Angle your arms a bit back to keep constant tension on your triceps. Bend at the elbows and lower the weight in an arch overhead (your upper arms should be stabilized at a slight angle). The kettlebells should travel alongside your head. Reverse the direction keeping the angle and squeeze at the top.
#3 – Unstable diamond push-up
The diamond (close-grip) push-up is the unsung hero of triceps mass builders. So many individuals turn their nose up to viewing push-ups as a true potential mass-builder. What good is it to be unbelievably strong in the bench press, triceps pressdowns and other freeweight and machine exercises if you can’t perform textbook form push-ups?
Now, you may still be shaking your head at the mere thought of diamond push-ups thinking, “Yeah, I can do a ton of those.” Well, let’s put a spin on this exercise and a stop to your inflated ego.
The how: Here, you will add two intensity factors that will have your triceps screaming. One; you will place your feet on a bench to cause more stress and two; you will utilize an unstable surface with your hands so as to increase focus and stimulation. So, with your feet on a bench, your body forming a straight posture and your hands on small medicine ball you are ready to begin.
Keeping your body in the rigid, planked position lower your body with your elbows sliding by your sides and focusing on your triceps resisting the motion. Stop at the bottom for a count and then press back up keeping your elbows tight by your sides.
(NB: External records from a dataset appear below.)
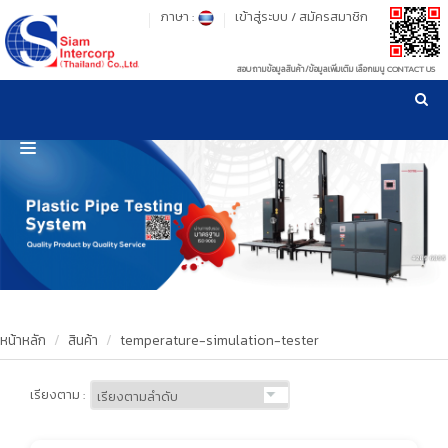
ภาษา :
เข้าสู่ระบบ
/
สมัครสมาชิก
สอบถามข้อมูลสินค้า/ข้อมูลเพิ่มเติม เลือกเมนู CONTACT US
เวลาทำการ: จันทร์-ศุกร์ เวลา 09:00-17:30 น.
!
!
รู้ลึก รู้จริง เรื่องเครื่องมือทดสอบวัสดุ ! ยืน 1 เรื่องมาตรฐานการให้บริการ
NEW WEBSITE
HOME
PRODUCT
OUR CLIENTS
OUR WORKS
หน้าหลัก
สินค้า
temperature-simulation-tester
CALIBRATION
เรียงตาม :
CONTACT US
Go slow and controlled.
#4 – Decline close-grip bench press
The close-grip bench press is one of the best triceps mass builders around. Enabling you to use a significant load in a multi-joint motion, this exercise reigns as one of the must-dos. But there are two structural flaws that some may encounter.
First, you may find the flat position puts undue stress on your shoulders, making your chest take over the exercise. Two, you use too close of a grip which puts stress on your wrists. There is a solution which will remedy both problems and give you bigger triceps in the meantime.
The how: Set up barbell on a decline bench press station. After you lay down position your shoulders down to the floor and down toward your waist. This will protect your shoulders. Take a grip on the bar about should width. The width of your grip is less important than how you position your elbows during the lift.
Lift the bar off the rack and descend toward your lower chest keeping your elbows by your sides. Without bouncing press the weight back up and flex your triceps hard. The decline position saves your shoulders and will allow a better contraction of your triceps. Think of the angle as similar to a standing cable pressdown.
#5 – Banded press-out
The triceps press-out may not be familiar to many gym-goers but it is one that can add a wicked stretch to your triceps. Highly more dynamic than your average lying barbell extension the press-out is more of a stretch-induced triceps builder that can cause some serious DOMS (delayed onset muscular soreness).
But as with all traditional exercises listed here, let’s add in a little twist to make it that much more effective.
The how: Traditionally you would perform a press-out by lying on a bench grasping a barbell about shoulder-width and raise your arms straight out over the floor above your head making a straight line from your knees to your hands. Lower the bar toward the floor bending only at the elbows achieving an intense stretch before returning to the start.
The problem here is that you will lose some tension as you descend the barbell toward the floor. To circumvent this problem affix a stretch band to each end of the barbell and the middle to the bench leg closest to your head. This will add linear variable resistance as well as add tension throughout the range of motion.